TASK OBJECTIVE
Scan the records for the string "Mail", then copy each line that has it.

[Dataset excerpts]
════════
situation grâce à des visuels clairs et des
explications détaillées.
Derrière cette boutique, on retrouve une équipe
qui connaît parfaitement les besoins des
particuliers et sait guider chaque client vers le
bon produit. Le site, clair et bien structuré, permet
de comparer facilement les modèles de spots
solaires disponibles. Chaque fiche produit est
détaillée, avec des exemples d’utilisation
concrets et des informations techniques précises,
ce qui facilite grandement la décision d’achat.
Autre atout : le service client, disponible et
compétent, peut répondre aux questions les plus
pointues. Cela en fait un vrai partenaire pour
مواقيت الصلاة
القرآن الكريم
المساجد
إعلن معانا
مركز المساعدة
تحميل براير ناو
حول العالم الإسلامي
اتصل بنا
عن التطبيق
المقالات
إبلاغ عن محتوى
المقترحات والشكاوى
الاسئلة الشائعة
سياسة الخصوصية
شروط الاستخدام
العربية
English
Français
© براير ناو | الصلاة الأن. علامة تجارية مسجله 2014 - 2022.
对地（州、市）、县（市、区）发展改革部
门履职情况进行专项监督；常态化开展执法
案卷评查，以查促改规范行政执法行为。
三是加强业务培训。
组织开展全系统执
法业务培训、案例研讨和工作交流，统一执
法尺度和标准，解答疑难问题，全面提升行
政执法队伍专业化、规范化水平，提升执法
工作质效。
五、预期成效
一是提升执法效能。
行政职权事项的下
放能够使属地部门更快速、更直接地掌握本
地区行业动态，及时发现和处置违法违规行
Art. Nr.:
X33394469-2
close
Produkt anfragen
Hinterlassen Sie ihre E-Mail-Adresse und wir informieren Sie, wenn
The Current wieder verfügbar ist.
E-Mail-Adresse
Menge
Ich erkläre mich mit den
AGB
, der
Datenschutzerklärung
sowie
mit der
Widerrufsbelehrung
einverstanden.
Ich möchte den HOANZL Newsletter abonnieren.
════════
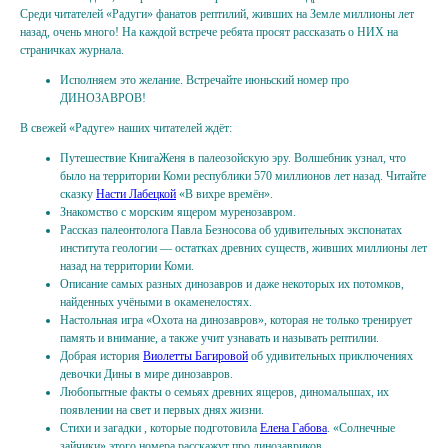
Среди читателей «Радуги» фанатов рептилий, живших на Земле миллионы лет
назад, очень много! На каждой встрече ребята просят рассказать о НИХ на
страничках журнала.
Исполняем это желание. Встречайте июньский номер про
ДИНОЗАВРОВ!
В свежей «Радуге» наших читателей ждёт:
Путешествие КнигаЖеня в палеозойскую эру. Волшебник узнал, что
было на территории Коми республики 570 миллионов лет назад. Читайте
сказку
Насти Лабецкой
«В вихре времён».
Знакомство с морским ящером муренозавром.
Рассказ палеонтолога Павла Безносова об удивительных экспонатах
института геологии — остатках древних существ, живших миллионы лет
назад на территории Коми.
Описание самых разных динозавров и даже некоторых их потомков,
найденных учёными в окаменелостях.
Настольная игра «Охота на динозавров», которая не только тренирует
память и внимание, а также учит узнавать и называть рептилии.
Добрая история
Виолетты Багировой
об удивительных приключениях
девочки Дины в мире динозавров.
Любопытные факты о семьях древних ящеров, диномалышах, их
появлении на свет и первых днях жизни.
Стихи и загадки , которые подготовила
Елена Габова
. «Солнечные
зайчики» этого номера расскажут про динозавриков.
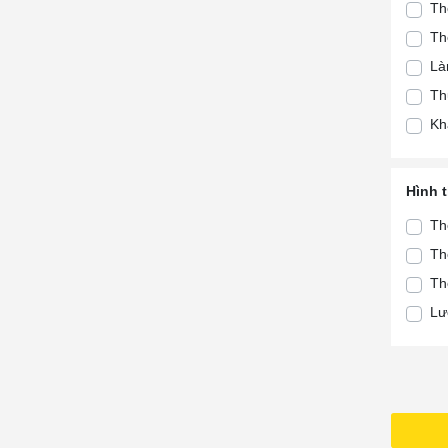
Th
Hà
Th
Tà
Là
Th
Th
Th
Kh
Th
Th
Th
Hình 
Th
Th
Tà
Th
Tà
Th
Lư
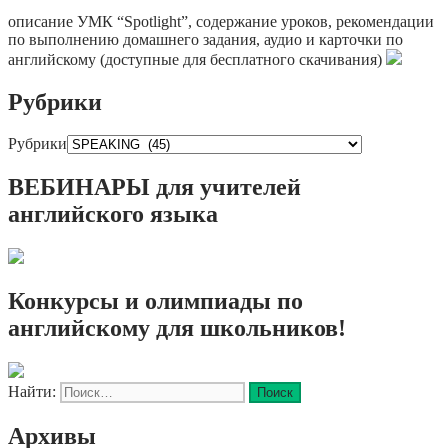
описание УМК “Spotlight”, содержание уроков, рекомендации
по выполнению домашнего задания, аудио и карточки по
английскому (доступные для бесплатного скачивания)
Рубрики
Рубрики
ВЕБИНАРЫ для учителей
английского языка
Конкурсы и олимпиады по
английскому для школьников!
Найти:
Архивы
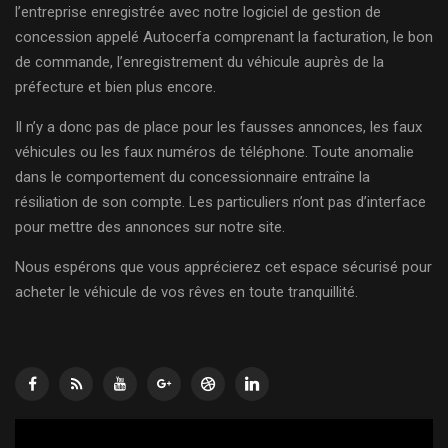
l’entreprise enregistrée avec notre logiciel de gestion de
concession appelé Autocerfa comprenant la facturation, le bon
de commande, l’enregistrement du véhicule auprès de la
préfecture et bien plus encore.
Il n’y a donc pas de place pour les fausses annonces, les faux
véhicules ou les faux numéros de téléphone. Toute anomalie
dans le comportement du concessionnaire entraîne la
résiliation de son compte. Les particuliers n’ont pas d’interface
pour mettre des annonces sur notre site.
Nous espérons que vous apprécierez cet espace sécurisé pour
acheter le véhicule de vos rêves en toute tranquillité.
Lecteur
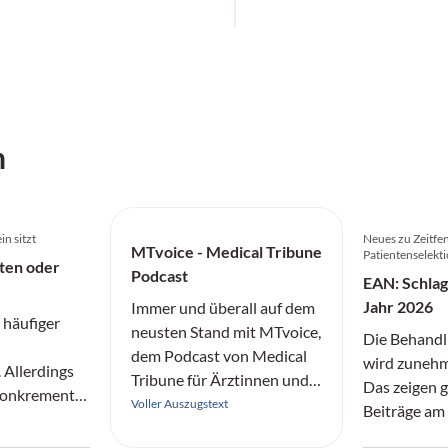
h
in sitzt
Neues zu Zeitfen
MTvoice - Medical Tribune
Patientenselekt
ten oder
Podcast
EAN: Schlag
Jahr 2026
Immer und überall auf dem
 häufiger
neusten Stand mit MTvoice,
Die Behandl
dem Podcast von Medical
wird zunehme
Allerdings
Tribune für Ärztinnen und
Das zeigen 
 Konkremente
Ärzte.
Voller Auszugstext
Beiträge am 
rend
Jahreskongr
════════
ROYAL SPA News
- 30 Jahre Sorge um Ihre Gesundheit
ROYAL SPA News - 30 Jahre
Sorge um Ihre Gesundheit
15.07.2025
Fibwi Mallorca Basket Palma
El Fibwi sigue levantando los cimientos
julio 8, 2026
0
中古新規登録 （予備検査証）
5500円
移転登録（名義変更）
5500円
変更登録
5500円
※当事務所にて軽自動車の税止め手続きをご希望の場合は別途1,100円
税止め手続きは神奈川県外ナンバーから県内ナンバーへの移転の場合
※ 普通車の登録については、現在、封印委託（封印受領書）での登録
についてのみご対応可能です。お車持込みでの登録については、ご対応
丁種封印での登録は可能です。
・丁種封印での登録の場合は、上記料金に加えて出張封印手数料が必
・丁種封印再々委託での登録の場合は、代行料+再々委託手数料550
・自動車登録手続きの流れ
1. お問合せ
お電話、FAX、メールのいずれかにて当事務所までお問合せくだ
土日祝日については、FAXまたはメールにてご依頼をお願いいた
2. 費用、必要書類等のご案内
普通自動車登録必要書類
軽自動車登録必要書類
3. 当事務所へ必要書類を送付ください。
════════
TASK OUTPUT
Hinterlassen Sie ihre E-Mail-Adresse und wir informieren Sie, wenn
E-Mail-Adresse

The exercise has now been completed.